Report each line of the data that has "size" somewhere in it.

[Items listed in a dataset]

-- Opening Marker --

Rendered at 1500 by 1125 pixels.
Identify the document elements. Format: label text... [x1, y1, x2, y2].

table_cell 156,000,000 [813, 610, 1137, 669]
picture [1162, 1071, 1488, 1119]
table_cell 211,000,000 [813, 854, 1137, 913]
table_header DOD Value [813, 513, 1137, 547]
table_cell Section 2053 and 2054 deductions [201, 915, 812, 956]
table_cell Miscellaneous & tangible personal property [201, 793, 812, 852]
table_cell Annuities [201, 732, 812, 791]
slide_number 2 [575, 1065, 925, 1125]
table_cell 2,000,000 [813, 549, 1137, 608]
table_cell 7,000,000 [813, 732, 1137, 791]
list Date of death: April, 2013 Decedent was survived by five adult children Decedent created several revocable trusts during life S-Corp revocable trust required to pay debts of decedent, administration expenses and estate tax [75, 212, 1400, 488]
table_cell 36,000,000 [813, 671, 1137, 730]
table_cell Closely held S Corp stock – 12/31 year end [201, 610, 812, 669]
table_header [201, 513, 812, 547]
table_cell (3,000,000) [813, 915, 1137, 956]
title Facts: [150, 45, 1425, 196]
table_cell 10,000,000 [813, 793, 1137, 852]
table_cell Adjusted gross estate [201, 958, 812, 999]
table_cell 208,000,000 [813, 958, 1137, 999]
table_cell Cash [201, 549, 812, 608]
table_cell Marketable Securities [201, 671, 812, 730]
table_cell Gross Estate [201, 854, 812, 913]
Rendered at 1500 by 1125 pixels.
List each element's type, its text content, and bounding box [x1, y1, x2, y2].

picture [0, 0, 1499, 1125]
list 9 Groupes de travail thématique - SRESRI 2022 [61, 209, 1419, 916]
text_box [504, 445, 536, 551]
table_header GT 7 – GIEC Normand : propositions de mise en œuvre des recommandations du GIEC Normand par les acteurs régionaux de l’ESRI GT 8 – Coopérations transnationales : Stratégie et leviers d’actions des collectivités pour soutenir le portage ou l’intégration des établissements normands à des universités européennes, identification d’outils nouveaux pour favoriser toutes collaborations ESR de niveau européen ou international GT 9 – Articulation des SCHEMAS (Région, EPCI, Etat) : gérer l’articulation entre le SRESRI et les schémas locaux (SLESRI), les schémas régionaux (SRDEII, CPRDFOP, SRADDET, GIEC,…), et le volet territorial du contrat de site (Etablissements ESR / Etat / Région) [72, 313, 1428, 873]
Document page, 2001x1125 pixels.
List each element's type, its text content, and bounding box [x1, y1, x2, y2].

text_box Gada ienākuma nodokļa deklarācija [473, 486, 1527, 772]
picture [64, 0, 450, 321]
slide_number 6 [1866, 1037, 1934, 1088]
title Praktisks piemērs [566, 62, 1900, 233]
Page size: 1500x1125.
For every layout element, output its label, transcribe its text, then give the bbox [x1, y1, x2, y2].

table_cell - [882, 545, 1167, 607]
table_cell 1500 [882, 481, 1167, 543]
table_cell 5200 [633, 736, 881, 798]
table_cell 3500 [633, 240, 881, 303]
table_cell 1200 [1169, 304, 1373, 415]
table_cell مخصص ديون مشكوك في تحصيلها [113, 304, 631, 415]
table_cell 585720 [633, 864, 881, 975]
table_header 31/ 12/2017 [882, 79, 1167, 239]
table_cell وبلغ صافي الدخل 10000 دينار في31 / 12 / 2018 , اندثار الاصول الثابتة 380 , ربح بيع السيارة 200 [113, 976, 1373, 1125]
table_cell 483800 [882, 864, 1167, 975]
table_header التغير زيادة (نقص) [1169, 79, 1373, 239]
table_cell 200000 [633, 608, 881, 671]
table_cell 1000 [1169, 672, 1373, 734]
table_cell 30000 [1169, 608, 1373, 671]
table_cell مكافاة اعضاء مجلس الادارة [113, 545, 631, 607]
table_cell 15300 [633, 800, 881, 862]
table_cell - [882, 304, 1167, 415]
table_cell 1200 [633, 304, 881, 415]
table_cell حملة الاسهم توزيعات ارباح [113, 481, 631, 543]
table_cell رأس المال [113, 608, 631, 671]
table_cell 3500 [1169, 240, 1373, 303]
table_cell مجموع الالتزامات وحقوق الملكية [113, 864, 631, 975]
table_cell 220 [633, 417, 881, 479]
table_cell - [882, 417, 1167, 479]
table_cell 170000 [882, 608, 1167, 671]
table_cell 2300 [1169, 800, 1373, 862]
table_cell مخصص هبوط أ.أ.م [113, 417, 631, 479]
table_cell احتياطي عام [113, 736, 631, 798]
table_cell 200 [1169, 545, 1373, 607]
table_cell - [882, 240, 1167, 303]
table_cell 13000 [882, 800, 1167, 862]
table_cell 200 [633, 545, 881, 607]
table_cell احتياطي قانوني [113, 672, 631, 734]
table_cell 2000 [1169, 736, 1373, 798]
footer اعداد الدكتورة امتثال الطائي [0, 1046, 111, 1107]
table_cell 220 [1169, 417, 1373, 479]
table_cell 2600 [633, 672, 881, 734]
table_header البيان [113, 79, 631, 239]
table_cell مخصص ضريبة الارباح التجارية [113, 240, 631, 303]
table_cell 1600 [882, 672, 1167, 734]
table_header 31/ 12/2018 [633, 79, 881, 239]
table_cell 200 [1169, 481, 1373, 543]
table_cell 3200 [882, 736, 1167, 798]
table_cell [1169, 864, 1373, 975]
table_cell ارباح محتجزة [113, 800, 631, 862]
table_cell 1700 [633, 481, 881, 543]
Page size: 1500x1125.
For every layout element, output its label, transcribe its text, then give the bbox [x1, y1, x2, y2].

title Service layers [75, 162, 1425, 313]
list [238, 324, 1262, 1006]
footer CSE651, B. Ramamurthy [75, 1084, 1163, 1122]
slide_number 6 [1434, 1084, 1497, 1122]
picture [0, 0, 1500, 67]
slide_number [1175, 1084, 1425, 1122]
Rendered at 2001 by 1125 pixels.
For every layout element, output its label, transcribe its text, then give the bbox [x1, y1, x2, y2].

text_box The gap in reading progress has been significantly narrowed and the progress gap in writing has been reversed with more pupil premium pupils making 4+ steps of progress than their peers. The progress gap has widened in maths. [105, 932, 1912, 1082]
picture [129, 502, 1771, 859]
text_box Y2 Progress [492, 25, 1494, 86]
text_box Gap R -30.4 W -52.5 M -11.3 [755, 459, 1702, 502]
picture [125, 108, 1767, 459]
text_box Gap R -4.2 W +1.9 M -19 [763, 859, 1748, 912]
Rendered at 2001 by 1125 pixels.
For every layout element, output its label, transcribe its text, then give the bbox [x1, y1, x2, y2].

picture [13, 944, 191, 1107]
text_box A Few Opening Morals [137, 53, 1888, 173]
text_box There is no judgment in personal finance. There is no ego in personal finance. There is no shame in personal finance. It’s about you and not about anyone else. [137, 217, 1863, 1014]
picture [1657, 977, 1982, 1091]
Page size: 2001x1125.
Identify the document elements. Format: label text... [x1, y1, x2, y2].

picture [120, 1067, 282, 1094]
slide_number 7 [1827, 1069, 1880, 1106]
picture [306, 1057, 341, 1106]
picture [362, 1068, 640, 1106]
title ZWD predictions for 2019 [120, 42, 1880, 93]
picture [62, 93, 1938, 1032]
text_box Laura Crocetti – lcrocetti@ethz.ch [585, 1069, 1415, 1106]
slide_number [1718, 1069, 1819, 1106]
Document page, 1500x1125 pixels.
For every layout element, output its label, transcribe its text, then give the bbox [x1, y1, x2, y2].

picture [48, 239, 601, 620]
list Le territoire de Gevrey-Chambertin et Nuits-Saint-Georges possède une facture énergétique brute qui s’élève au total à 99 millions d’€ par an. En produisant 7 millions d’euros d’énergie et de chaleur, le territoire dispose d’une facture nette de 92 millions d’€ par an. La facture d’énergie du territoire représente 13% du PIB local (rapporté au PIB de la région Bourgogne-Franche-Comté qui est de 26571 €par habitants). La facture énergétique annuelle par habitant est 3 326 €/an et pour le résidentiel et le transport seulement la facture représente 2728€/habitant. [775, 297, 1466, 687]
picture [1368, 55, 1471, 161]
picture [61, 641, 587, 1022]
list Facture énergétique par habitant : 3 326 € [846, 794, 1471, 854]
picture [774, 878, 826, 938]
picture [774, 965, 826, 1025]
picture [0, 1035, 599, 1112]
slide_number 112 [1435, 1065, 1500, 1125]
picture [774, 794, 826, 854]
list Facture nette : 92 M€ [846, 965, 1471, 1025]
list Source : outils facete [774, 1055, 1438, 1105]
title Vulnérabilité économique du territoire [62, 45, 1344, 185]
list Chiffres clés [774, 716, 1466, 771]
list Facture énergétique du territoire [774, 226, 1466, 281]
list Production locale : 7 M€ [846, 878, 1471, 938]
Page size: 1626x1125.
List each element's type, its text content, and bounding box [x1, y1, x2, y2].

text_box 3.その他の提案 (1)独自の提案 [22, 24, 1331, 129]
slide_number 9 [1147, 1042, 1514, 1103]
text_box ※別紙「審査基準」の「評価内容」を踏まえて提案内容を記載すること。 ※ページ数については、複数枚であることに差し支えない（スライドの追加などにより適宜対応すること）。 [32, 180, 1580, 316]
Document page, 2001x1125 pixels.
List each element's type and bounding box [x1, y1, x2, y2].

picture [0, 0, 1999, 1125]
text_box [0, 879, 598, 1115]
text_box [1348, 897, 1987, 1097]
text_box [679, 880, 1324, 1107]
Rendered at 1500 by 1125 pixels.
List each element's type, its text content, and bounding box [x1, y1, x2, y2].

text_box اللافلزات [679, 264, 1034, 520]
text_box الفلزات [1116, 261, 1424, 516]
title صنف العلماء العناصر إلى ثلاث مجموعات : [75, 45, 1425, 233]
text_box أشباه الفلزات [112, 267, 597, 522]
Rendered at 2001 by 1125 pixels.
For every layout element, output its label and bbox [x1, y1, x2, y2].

-- Closing Marker --

Reply -
Page size: 1500x1125.
Page size: 1500x1125.
Page size: 2001x1125.
Page size: 1626x1125.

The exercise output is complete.